* **Given information**

---

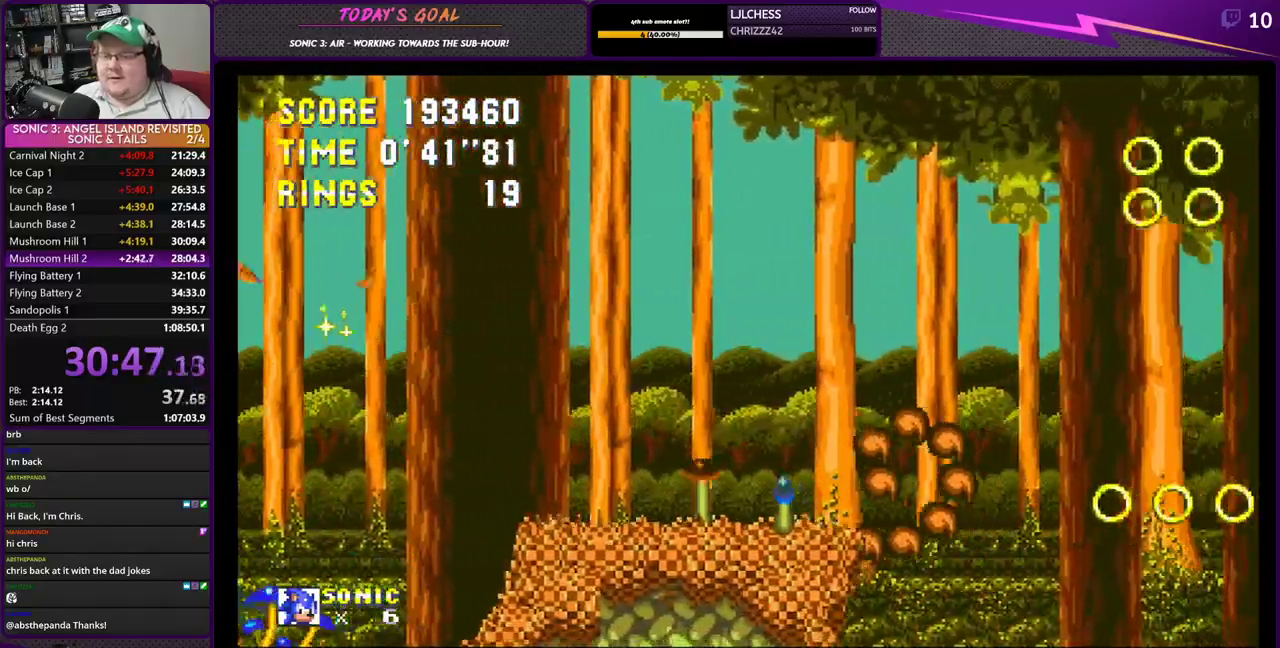
{"buttons": ["DPAD_RIGHT"], "left_stick": "center", "events": []}
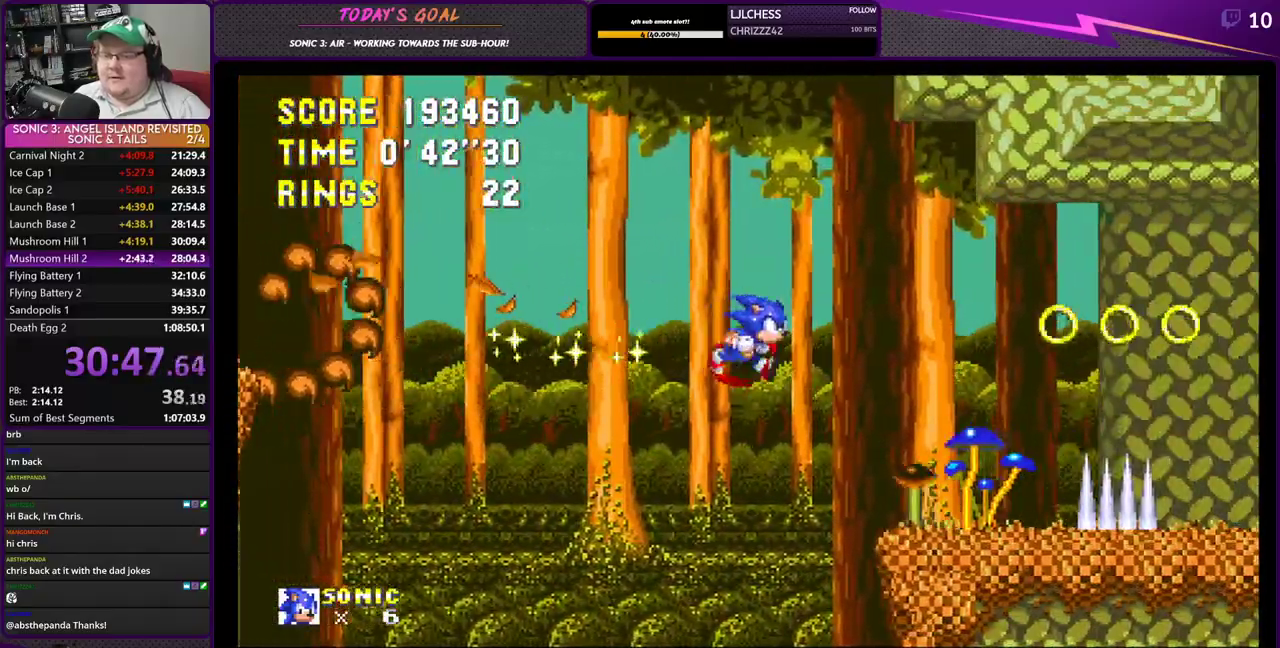
{"buttons": ["DPAD_RIGHT"], "left_stick": "center", "events": [[367, "CROSS", "down"], [500, "CROSS", "up"]]}
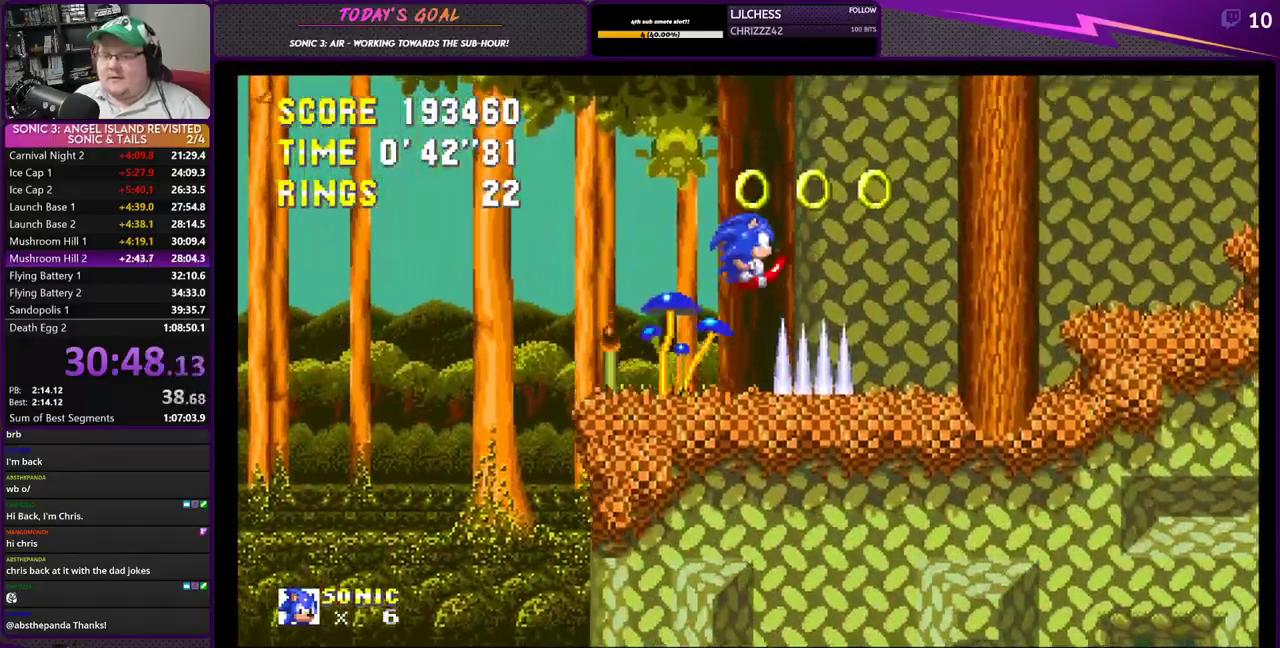
{"buttons": [], "left_stick": "center", "events": [[67, "CROSS", "down"], [217, "CROSS", "up"], [451, "DPAD_RIGHT", "up"]]}
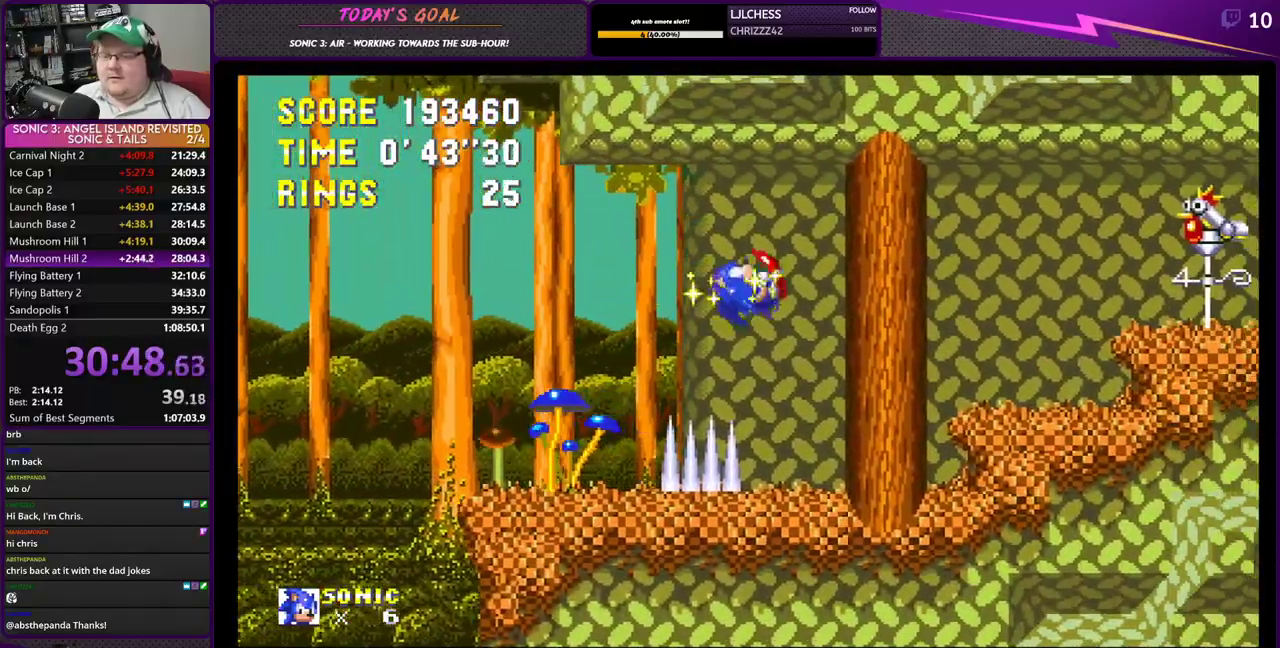
{"buttons": ["CROSS", "DPAD_RIGHT"], "left_stick": "center", "events": [[183, "DPAD_RIGHT", "down"], [367, "CROSS", "down"]]}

---

* **Activity**
The material above is to be set down exactly, with pictures removed.

* **Your response**
{"buttons": ["DPAD_RIGHT"], "left_stick": "center", "events": []}
{"buttons": ["DPAD_RIGHT"], "left_stick": "center", "events": [[367, "CROSS", "down"], [500, "CROSS", "up"]]}
{"buttons": [], "left_stick": "center", "events": [[67, "CROSS", "down"], [217, "CROSS", "up"], [451, "DPAD_RIGHT", "up"]]}
{"buttons": ["CROSS", "DPAD_RIGHT"], "left_stick": "center", "events": [[183, "DPAD_RIGHT", "down"], [367, "CROSS", "down"]]}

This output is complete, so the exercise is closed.